Apart from that, we had a lot of fun with Olympics where teams competed in tasks such as Pictionary, tie tying, or crossword. We had a volleyball match between Company Advisors and CEOs of virtual companies or talent show where anyone could present solo or in any team.
Last but not least, we had some presentations during general assemblies – some of them very impressive. Mick Griffin from Brand24 opened a series with a great story of selling, Patrick Kelly from Coastal Environmental Systems surprised us with the best marketing explanation I’ve ever heard and I did my best to breathe some entrepreneur spirit in participants, supporting it with my experience of 10 years of ups and downs.
I’ve spent a week with a great team of 18 business professionals from top local and Seattle companies such as Boeing, Kemira, Starter or Speednet. As we are entering the US market next year with some of our products and services, my goal for personal development during the program was to learn about American business culture and marketing in the US from American CAs. How surprised I was when I found out I’ve learned even more from the youth!

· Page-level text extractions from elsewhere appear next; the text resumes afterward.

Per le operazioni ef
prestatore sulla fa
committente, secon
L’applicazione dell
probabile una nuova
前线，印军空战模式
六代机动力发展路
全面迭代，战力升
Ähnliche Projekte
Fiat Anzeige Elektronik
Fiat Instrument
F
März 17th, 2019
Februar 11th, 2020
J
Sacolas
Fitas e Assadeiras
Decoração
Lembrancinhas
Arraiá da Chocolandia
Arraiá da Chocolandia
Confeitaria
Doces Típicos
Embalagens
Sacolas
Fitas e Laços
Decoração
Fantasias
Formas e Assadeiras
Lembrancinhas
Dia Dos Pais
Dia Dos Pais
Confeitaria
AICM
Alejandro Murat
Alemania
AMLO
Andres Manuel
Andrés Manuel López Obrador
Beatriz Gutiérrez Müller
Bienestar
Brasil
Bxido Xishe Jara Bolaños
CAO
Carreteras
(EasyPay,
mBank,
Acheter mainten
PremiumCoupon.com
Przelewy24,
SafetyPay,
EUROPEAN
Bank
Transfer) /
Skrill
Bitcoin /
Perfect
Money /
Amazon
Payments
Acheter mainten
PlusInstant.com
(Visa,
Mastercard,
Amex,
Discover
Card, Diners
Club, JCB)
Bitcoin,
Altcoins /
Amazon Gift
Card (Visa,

It’s been a great pleasure to see how our participants get out of their comfort zone and take risks stepping up to the roles of CEOs, speaking in public or presenting business simulation analysis to stakeholders. I never imagined how much a young person can develop in a week. I really wish I had such an opportunity in high-school.
These young people have more understanding of marketing, product management and business strategy than I have found in most of the experienced CEOs or university graduates I’ve ever met. Things that we study, analyze and deduct are so deep in their veins that first things they come up with are the smartest, up-to-date, comprehensive approaches you can think of.

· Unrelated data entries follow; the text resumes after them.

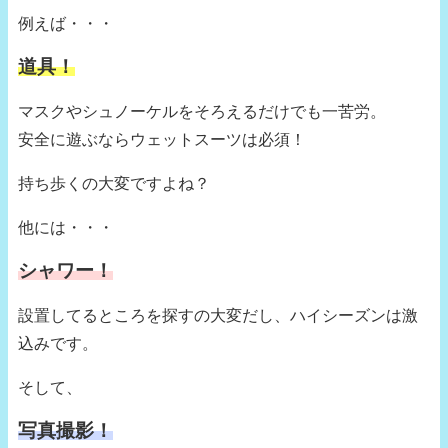
例えば・・・
道具！
マスクやシュノーケルをそろえるだけでも一苦労。
安全に遊ぶならウェットスーツは必須！
持ち歩くの大変ですよね？
他には・・・
シャワー！
設置してるところを探すの大変だし、ハイシーズンは激
込みです。
そして、
写真撮影！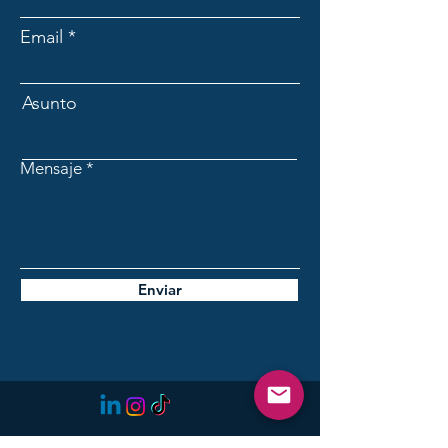
Email
Asunto
Mensaje
Enviar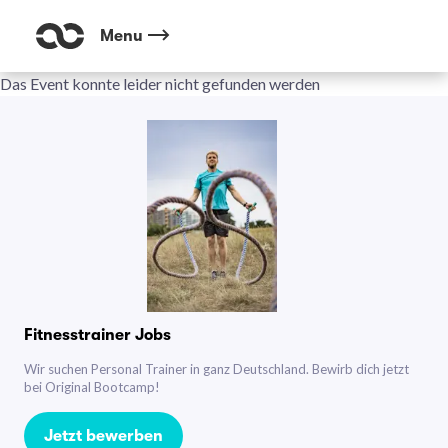
Menu
Das Event konnte leider nicht gefunden werden
Fitnesstrainer Jobs
Wir suchen Personal Trainer in ganz Deutschland. Bewirb dich jetzt
bei Original Bootcamp!
Jetzt bewerben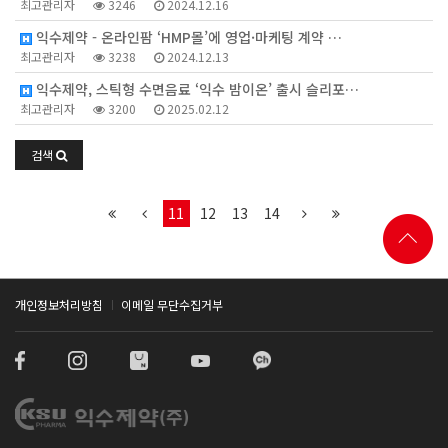
최고관리자
3246
2024.12.16
익수제약 - 온라인팜 ‘HMP몰’에 영업·마케팅 계약 …
최고관리자
3238
2024.12.13
익수제약, 스틱형 수면음료 ‘익수 밤이온’ 출시 슬리포…
최고관리자
3200
2025.02.12
검색
11
12
13
14
개인정보처리방침
이메일 무단수집거부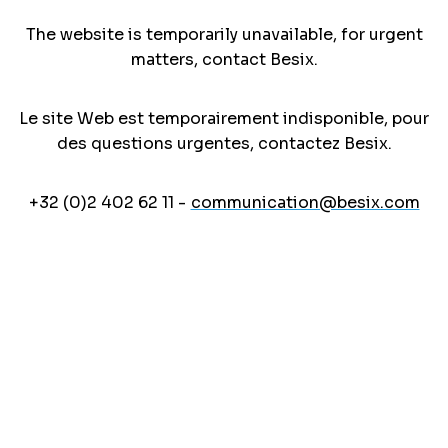
The website is temporarily unavailable, for urgent
matters, contact Besix.
Le site Web est temporairement indisponible, pour
des questions urgentes, contactez Besix.
+32 (0)2 402 62 11 -
communication@besix.com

One may think that it’s very generous to give a week of your life to share your experience with young people. I must say I thought that it will be a way for me to give back to the society. How surprised was I when I found out that once again I was given more than I could offer. I learned a lot about myself, had a chance to develop some skills and eventually I’ve benefited more than from any course I’ve ever taken.

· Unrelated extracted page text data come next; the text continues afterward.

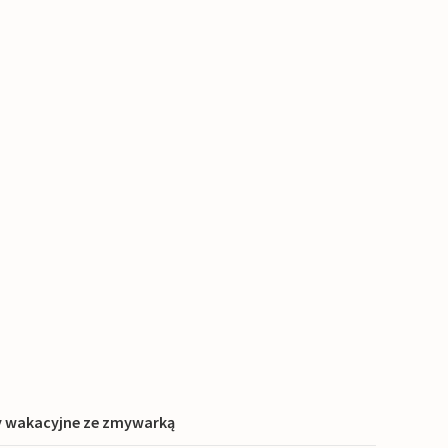
 wakacyjne ze zmywarką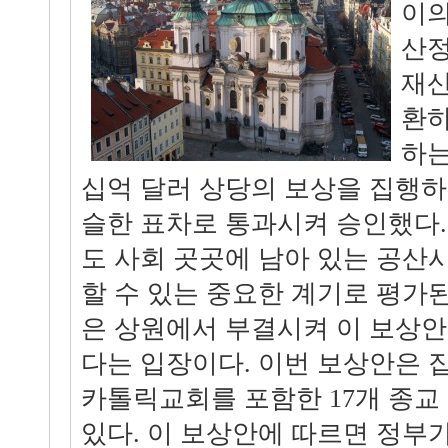
이의
산정
재산
환하
하는
십억 달러 상당의 보상을 집행
슬한 표차로 통과시켜 승인했다.
도 사회 곳곳에 남아 있는 공산
할 수 있는 중요한 계기로 평가
은 상원에서 부결시켜 이 보상
다는 입장이다. 이번 보상안은 
카톨릭교회를 포함한 17개 종교
있다. 이 보상안에 따르면 정부가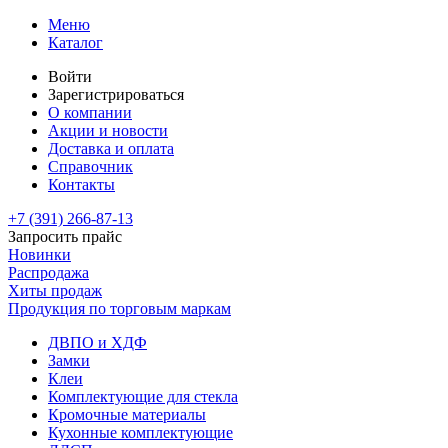
Меню
Каталог
Войти
Зарегистрироваться
О компании
Акции и новости
Доставка и оплата
Справочник
Контакты
+7 (391)
266-87-13
Запросить прайс
Новинки
Распродажа
Хиты продаж
Продукция по торговым маркам
ДВПО и ХДФ
Замки
Клеи
Комплектующие для стекла
Кромочные материалы
Кухонные комплектующие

Seeing young people who are so smart and objective oriented, who work as a team, help each other and bring great ideas to life, has given me a lot of hope for the future. I encourage everyone to support this great idea – not only will you help the youth getting invaluable experience, but you may learn from them more than you could ever imagine. I must say that Gdańsk Business Week has been one of the greatest experiences I’ve ever had in my professional life.